Thing is, I heard ALOT of things that sounded counter-intuitive on the one hand and very practical on the other.
One such nugget of wisdom suggested that we limit our writing sessions to no more than 2 to 3 hours at a time.
In my estimation, it would take me 2 to 3 hours just to warm up mentally to get anything useful out of my head and onto the screen or paper.
Another person (one of the "guru's" at the event) said that we'd be fools to write for more than 3 hours a day.
I do not know if I agree with that.
I feel like if I have the stamina, and I am "on a roll" and getting a lot of useful material out and such, why should it matter if I know I can push myself comfortably past 5 or 6 hours without much of a problem if I LOVE what it is I am writing about?

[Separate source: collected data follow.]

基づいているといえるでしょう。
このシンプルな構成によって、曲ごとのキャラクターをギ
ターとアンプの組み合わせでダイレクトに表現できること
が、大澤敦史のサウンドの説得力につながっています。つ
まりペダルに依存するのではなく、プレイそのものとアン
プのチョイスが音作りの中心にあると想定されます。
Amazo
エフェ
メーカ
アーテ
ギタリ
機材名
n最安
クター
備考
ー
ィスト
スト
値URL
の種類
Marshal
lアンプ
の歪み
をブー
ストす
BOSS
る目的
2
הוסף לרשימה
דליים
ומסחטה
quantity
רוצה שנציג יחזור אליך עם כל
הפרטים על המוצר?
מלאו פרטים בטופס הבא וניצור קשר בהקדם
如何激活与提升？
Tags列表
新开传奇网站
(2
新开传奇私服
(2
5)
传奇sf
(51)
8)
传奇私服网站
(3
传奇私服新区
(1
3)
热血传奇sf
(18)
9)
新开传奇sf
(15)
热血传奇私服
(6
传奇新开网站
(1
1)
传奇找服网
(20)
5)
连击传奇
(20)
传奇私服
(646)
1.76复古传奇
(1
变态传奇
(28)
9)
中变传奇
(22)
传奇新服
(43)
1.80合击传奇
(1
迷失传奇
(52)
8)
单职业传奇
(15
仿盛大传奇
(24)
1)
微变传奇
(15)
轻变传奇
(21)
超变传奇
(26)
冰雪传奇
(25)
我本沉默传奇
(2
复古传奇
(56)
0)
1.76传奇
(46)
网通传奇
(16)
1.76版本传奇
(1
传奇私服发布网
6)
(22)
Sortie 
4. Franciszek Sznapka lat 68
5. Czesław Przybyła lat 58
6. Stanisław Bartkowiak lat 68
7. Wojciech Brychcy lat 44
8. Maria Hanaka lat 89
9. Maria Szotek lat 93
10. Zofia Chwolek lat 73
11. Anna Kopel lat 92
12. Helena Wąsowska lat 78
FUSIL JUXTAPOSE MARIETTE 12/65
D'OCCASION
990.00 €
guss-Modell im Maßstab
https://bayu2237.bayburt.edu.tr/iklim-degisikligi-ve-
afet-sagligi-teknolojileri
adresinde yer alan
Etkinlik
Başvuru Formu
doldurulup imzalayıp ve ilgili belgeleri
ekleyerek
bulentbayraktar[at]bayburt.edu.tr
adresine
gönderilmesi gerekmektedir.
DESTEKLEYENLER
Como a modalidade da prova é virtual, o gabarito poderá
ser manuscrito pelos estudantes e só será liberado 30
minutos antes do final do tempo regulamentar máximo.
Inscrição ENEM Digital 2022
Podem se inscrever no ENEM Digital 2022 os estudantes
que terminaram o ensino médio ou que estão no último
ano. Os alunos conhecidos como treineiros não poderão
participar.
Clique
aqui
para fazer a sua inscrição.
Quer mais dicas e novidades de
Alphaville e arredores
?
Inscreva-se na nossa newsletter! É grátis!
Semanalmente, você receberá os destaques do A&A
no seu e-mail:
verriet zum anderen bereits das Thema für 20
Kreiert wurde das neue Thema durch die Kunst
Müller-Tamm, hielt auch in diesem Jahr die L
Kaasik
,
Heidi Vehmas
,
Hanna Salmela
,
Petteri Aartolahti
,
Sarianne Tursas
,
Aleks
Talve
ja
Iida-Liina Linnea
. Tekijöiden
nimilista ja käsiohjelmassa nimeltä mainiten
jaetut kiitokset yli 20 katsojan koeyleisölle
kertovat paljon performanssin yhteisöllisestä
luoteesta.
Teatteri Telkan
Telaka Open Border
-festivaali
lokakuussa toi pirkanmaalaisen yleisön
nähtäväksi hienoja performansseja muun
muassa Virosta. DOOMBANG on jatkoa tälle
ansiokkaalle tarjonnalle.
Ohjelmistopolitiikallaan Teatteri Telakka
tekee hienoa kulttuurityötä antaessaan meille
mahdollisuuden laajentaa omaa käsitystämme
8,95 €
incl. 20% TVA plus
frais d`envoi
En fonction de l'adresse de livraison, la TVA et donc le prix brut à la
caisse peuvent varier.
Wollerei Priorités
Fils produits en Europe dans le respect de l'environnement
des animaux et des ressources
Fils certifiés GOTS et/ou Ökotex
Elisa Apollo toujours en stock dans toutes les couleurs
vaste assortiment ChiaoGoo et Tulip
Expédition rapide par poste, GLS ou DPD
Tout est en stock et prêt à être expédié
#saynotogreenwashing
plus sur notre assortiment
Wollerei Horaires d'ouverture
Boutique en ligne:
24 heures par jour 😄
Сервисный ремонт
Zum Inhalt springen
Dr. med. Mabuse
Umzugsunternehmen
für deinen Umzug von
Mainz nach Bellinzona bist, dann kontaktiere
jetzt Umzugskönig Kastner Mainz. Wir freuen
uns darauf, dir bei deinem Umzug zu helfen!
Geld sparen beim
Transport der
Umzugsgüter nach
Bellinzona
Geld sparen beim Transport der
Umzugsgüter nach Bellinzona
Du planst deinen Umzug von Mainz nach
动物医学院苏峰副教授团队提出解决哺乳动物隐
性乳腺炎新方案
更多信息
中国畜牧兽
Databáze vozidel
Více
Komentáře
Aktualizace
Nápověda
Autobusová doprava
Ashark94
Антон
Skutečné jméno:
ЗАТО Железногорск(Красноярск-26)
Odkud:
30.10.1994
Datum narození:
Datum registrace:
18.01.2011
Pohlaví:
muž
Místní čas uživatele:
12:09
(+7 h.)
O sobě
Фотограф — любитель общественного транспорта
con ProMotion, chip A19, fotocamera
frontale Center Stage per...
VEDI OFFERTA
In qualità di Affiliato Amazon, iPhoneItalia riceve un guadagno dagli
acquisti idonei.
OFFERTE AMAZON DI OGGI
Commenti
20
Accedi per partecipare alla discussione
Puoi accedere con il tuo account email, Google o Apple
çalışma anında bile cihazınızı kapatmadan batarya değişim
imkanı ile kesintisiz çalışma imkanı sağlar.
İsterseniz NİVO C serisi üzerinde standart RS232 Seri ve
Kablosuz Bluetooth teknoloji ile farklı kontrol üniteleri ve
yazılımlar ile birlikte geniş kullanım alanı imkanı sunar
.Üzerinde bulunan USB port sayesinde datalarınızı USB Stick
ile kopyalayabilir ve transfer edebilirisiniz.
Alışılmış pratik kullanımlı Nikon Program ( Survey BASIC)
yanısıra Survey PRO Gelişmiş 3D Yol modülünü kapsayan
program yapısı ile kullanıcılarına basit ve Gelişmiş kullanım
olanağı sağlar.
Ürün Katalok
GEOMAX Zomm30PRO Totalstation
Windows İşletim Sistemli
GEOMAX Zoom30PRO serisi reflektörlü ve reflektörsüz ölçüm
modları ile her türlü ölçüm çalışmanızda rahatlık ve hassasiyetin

Is there any credibility in pacing myself?Answer:
Hey, if you can be productive for six hours at a stretch, go for it!
Some of the early pulp writers, who were paid a penny a word, used to write very quickly (with very little revision) because it was the only way to make a living. I'm thinking of writers like Walter Gibson, Zane Grey, or L. Ron Hubbard.
That said, most people find it hard to sustain that level of mental energy and focus for six hours straight, every day, for years on end. For many people, four hours is the point where productivity starts to decline.
However, you have to find the pace that works for you. Some people find it's better to work six hours a day for a month or two and then take a month off. Others will write no more than an hour a day, every day for years on end (especially if they have children) with no time off.
And then there are writers who prefer to give themselves a set number of pages or words to write per day rather than a set time. For instance, they may write 2,000 words or five pages a day, regardless whether it takes them one hour or ten. When they reach their daily target, they stop. Some will even stop in the middle of a sentence.
Of course, there is a point where speed comes at a cost of quality. But that's what revision is there to correct. Often it's better to write quickly and revise later than to agonize over every word of a first draft.